Abstract: PUB179
A Rare Case of Aspirin-Induced Symptomatic Hyponatremia
Session Information
Category: Fluid‚ Electrolyte‚ and Acid-Base Disorders
- 1002 Fluid‚ Electrolyte‚ and Acid-Base Disorders: Clinical
Authors
- Chung, Madeline S., The Ohio State University Wexner Medical Center, Columbus, Ohio, United States
- Yau, Amy, The Ohio State University Wexner Medical Center, Columbus, Ohio, United States
Introduction
Prostaglandins in the kidney act to attenuate the actions of antidiuretic hormone (ADH). Non-steroidal anti-inflammatory drugs (NSAIDs) inhibit the synthesis of prostaglandins resulting in an increased response to ADH in the kidney leading to free water retention and hyponatremia, especially under conditions which also promote hyponatremia.
Case Description
We present a 61-year-old man with past medical history significant for hypertension and basal and squamous cell skin carcinomas who presented complaining of excessive urination and generalized weakness for 3 days and altered mentation. Blood pressure was 153/76 mmHg and other vitals unremarkable. He was lethargic with delayed response to questions and euvolemic on exam. Medications included losartan 50mg daily with no diuretics.

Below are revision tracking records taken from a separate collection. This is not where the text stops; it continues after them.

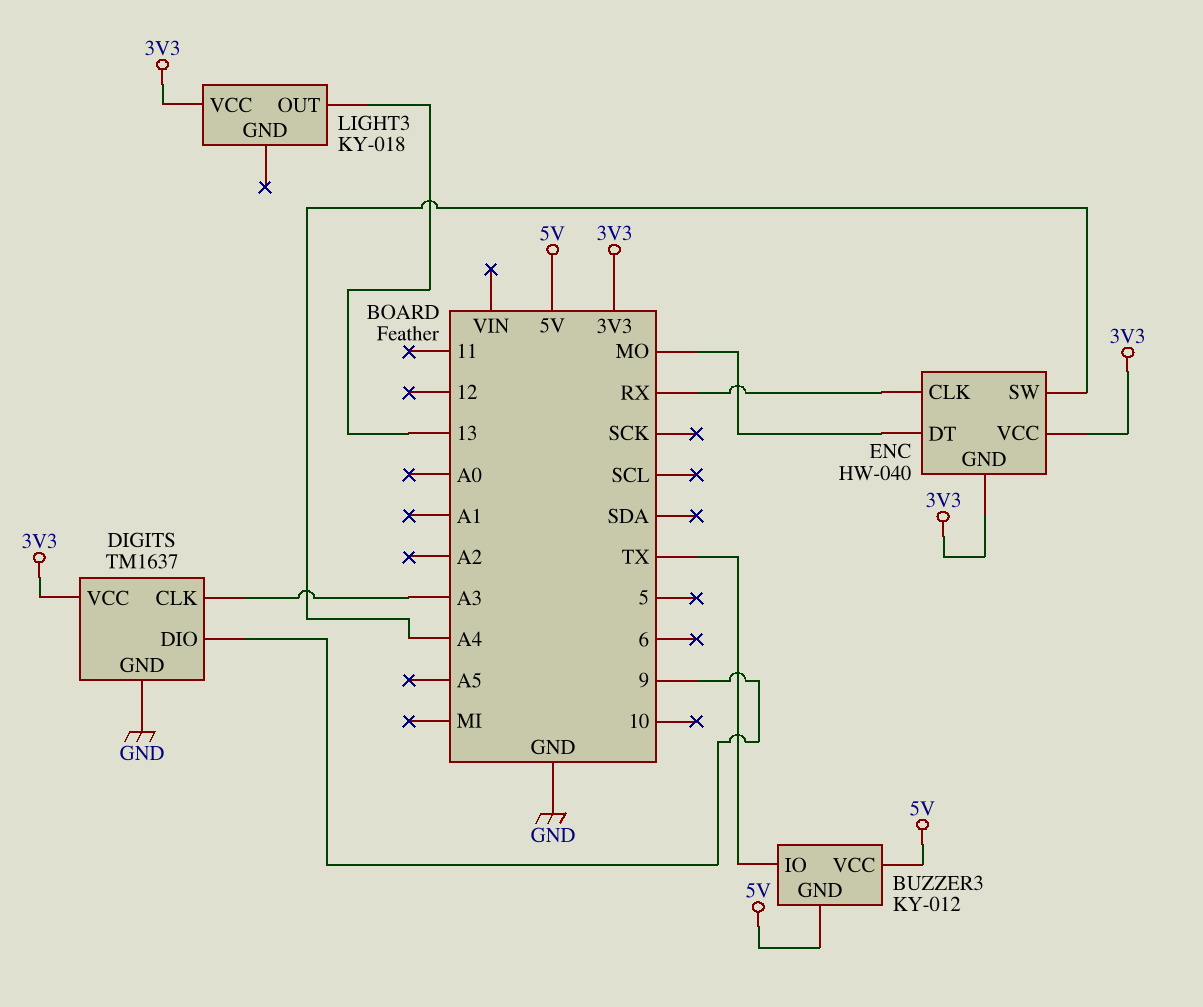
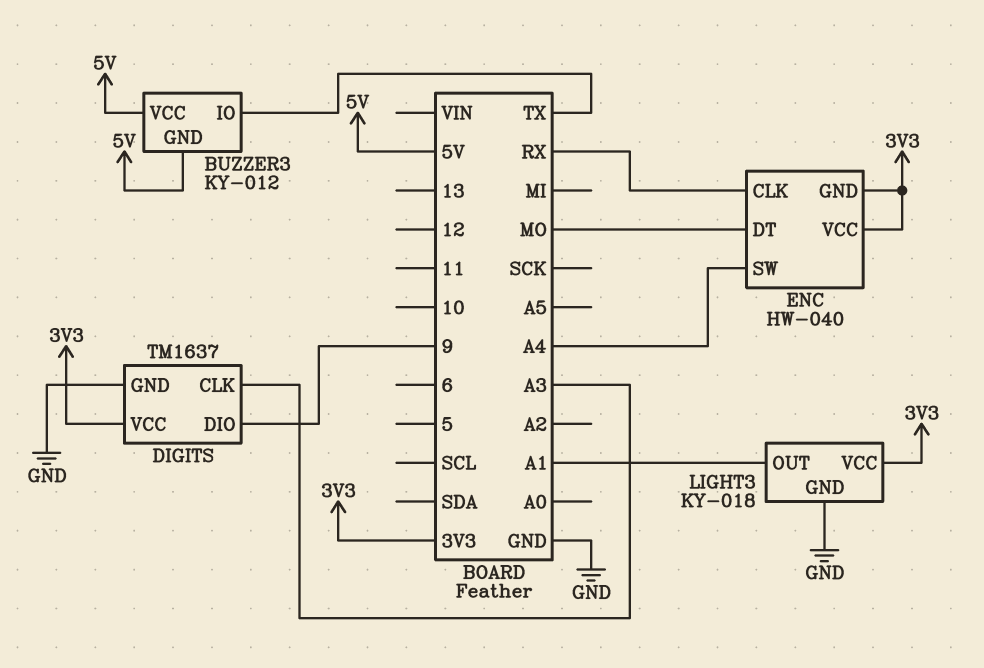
LIGHT3 pin GND: none -> GND
LIGHT3 pin OUT: 13 -> A1

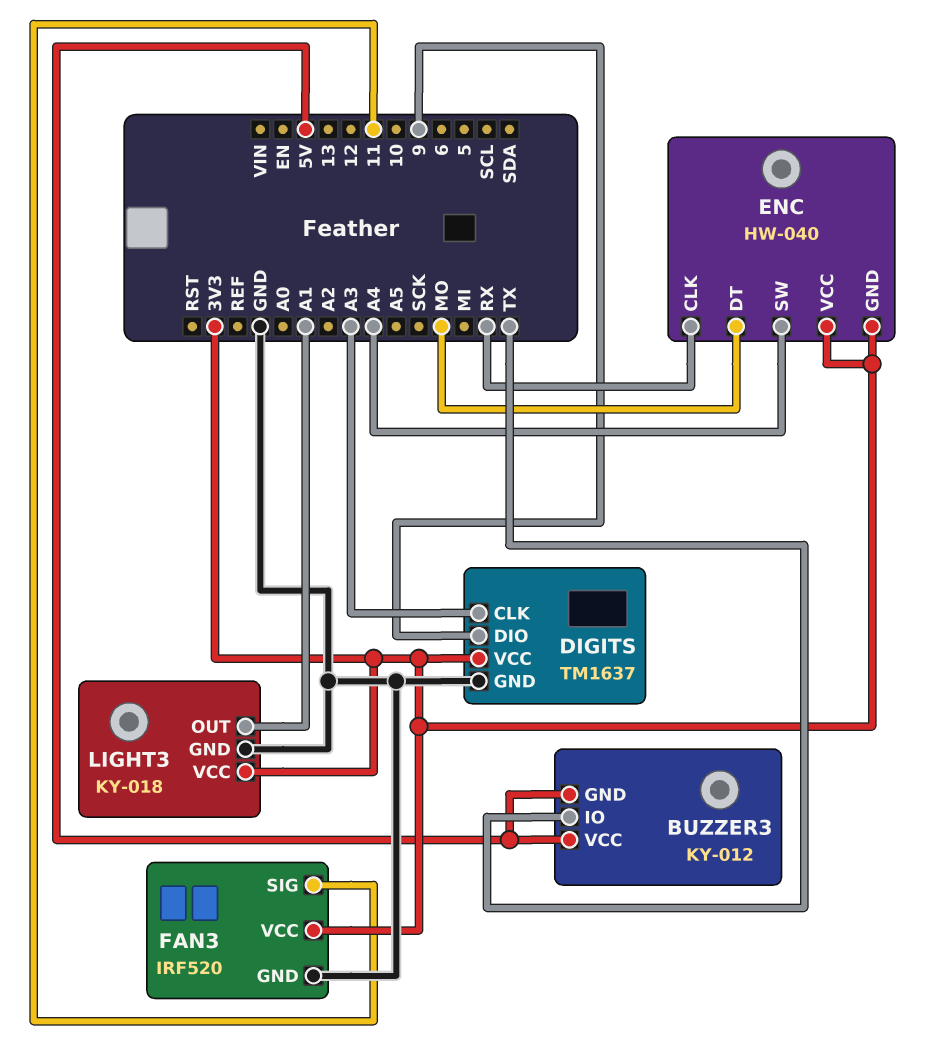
FAN3: none -> IRF520
FAN3 pin GND: none -> GND
FAN3 pin SIG: none -> 11
FAN3 pin VCC: none -> 3V3

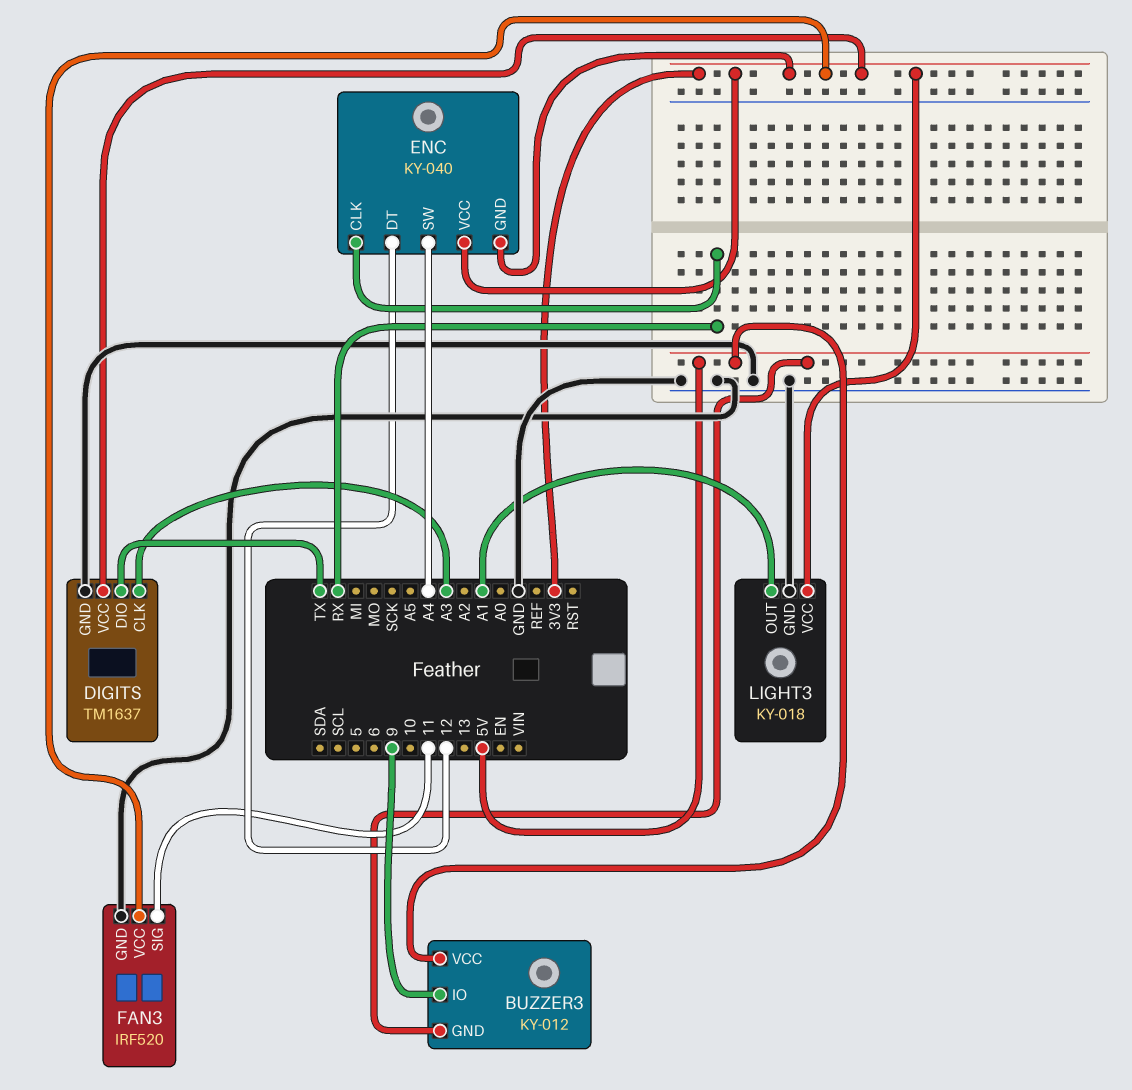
BUZZER3 pin IO: TX -> 9
DIGITS pin DIO: 9 -> TX
ENC: HW-040 -> KY-040
ENC pin DT: MO -> 12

Admission labs were significant for a serum sodium of 111 mEq/dL, urine sodium of 135 mmol/L, urine osmolality of 542 mOsm/L, TSH 1.633 μIU/mL and cortisol 53.52 μg/mL. Two weeks prior, his serum sodium level was 138 mEq/dL. CT head and chest X-ray were negative for any acute pathologies. He was started on 3% saline with improvement in symptoms but 24 hours later developed a brisk water diuresis. Labs were significant for a serum sodium of 122 mEq/dL, urine sodium of 12 mmol/L, and urine osmolality of 98 mOsm/L.

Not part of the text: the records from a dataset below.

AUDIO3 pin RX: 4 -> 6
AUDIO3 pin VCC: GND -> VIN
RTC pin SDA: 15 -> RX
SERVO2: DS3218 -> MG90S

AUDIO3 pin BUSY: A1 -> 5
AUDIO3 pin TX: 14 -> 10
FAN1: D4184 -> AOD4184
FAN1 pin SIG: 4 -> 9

Further history revealed a high water intake based on advice from his physician and new intake of aspirin 325mg three times a day due to shoulder pain. His hyponatremia was managed with DDAVP, free water, and saline. It remained normal prior to discharge without any additional intervention. Pan-CT and MRI brain were obtained and negative.
Discussion
SIADH attributable to NSAIDs is a rare occurrence, especially since prostaglandins present in the kidneys inhibit the actions of ADH while prostaglandins present in the central nervous system stimulate the secretion of ADH. But NSAID use can lead to an effect similar to SIADH in the setting of other situations which also promote ADH secretion such as pain and/or nausea. In our case, there were multiple factors that likely contributed to hyponatremia including pain, increased free water intake, and new NSAID use. The half-life of aspirin increases with higher plasma concentrations and is anywhere from 3-10 hours. Clinicians should be careful about encouraging excessive water intake especially in the setting of other risk factors for hyponatremia to include NSAID use.